The B340A is a 3A Schottky diode while the SS14 is a 1A Schottky diode. From the figures Raymond has shown the voltage drop across the B340A at 4A is 0.6V while the voltage drop across the SS14 is 1.0V. So the SS14 is way too weak! Keep in mind that every surge and every inductive kickback on mains will go back to the output of AFE032 and stress it. So, you really need heavy stuff here to protect the AFE032.

The same is true for the D1100. It's just way too weak at this point to really protect the AFE032.

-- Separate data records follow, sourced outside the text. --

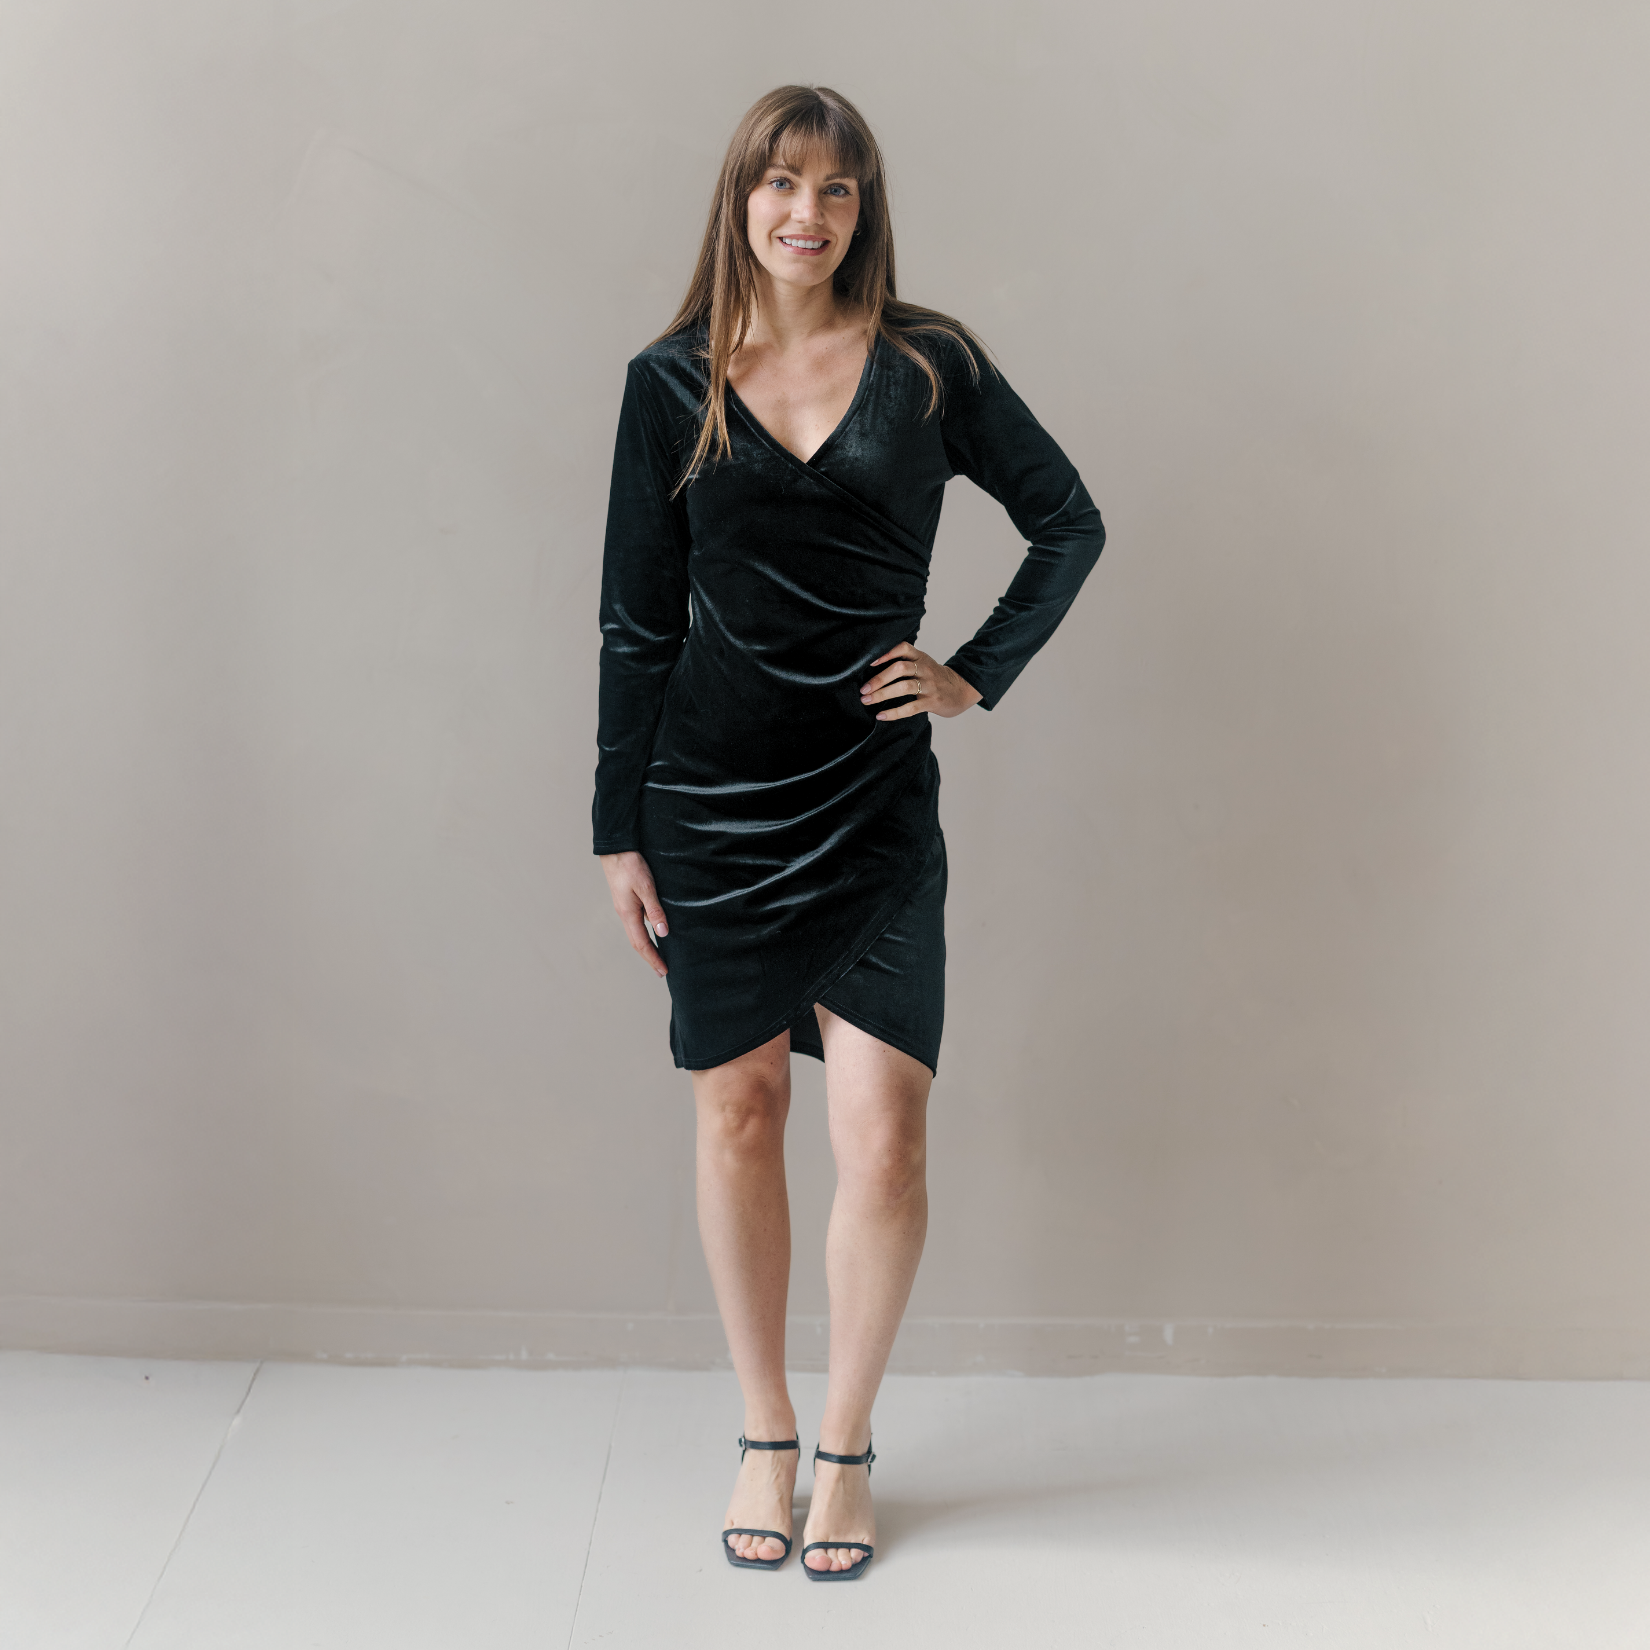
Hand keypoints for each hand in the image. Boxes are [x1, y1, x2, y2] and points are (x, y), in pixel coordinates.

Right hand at [600, 851, 668, 976]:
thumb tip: (663, 933)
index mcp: (628, 914)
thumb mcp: (646, 887)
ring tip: (658, 957)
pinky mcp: (627, 902)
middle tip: (661, 971)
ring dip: (647, 948)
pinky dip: (645, 934)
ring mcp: (625, 908)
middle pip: (637, 943)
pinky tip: (654, 933)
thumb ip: (655, 910)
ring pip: (636, 934)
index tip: (663, 970)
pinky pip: (637, 924)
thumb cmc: (630, 865)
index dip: (653, 958)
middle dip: (649, 958)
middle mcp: (625, 914)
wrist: (616, 849)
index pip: (642, 944)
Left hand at [859, 643, 982, 720]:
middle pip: (900, 669)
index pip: (903, 648)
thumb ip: (905, 662)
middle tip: (863, 689)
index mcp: (921, 657)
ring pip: (904, 687)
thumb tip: (873, 667)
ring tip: (867, 700)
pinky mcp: (932, 702)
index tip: (870, 662)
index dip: (886, 653)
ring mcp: (929, 685)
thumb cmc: (935, 677)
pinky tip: (881, 715)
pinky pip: (911, 707)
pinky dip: (894, 713)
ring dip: (882, 694)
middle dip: (879, 679)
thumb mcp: (923, 663)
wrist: (961, 690)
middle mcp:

Your circuit will hardly survive any thunderstorm. So please follow the datasheet recommendations. They weren't given for fun.

Kai

Hi Kacper,

Below is the datasheet capture in B340A schottky diodes as Kai pointed out. There are variations among even the same design die. For instance, B320A-B340A's performance are more consistent vs. B350A-B360A. SS14 is a bit slow to handle the transient event protections at AFE032's output. 

Based on your latest description, I am fairly sure that AFE032 is damaged from transient events from PLC AC powerline side. Also, it will help if you reduce the 470nF coupling capacitor to 4.7nF-10nF range.

At 60Hz, 470nF will have impedance of 5.6kΩ and 10nF will have impedance of 265kΩ, which it will reduce the 60Hz AC current going through the transformer. At PLC communication frequency, say 300kHz, 470nF will have impedance of 1.1Ω, while 10nF will have impedance of 53Ω, and 53Ω @300kHz will impose little attenuation effects on higher frequency. 

If you have additional questions, please let us know. 

Best,

Raymond